PROMPT — Retype, character for character, the line containing "L-4364 Esch-sur-Alzette, Luxembourg" along with each line after it through the end of the data, and only those.
--- EXCERPTED RECORDS ---
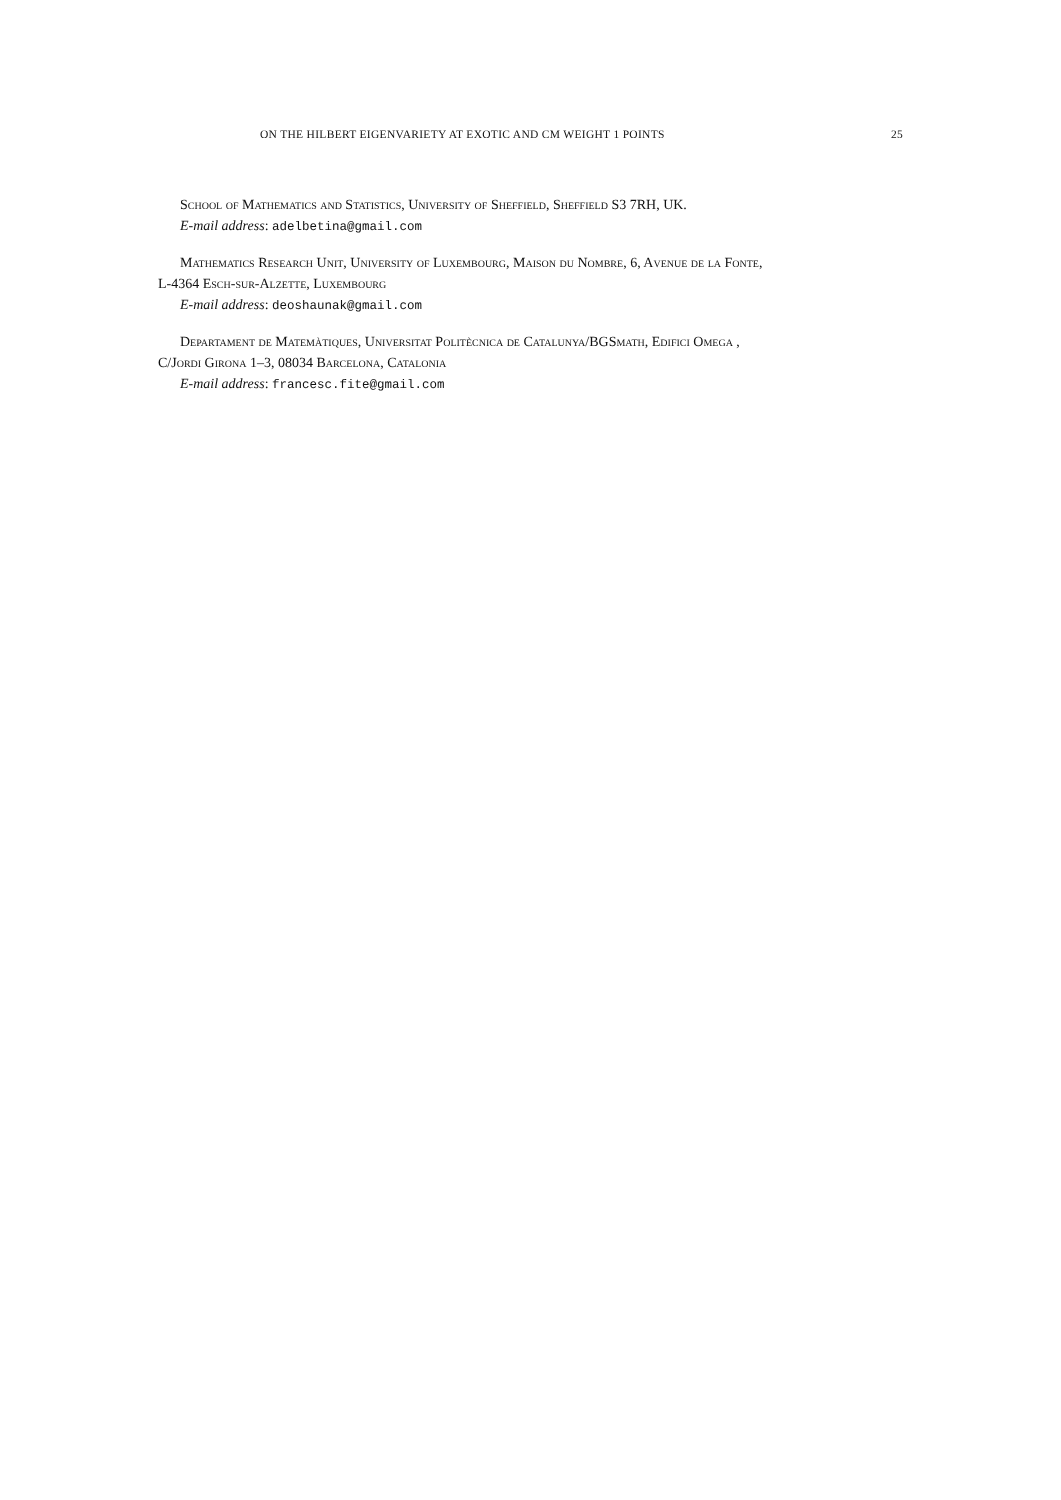ON THE HILBERT EIGENVARIETY AT EXOTIC AND CM WEIGHT 1 POINTS 25
School of Mathematics and Statistics, University of Sheffield, Sheffield S3 7RH, UK.
E-mail address: adelbetina@gmail.com
Mathematics Research Unit, University of Luxembourg, Maison du Nombre, 6, Avenue de la Fonte,
L-4364 Esch-sur-Alzette, Luxembourg
E-mail address: deoshaunak@gmail.com
Departament de Matemàtiques, Universitat Politècnica de Catalunya/BGSmath, Edifici Omega ,
C/Jordi Girona 1–3, 08034 Barcelona, Catalonia
E-mail address: francesc.fite@gmail.com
---
RESPONSE BOX —
L-4364 Esch-sur-Alzette, Luxembourg
E-mail address: deoshaunak@gmail.com
Departament de Matemàtiques, Universitat Politècnica de Catalunya/BGSmath, Edifici Omega ,
C/Jordi Girona 1–3, 08034 Barcelona, Catalonia
E-mail address: francesc.fite@gmail.com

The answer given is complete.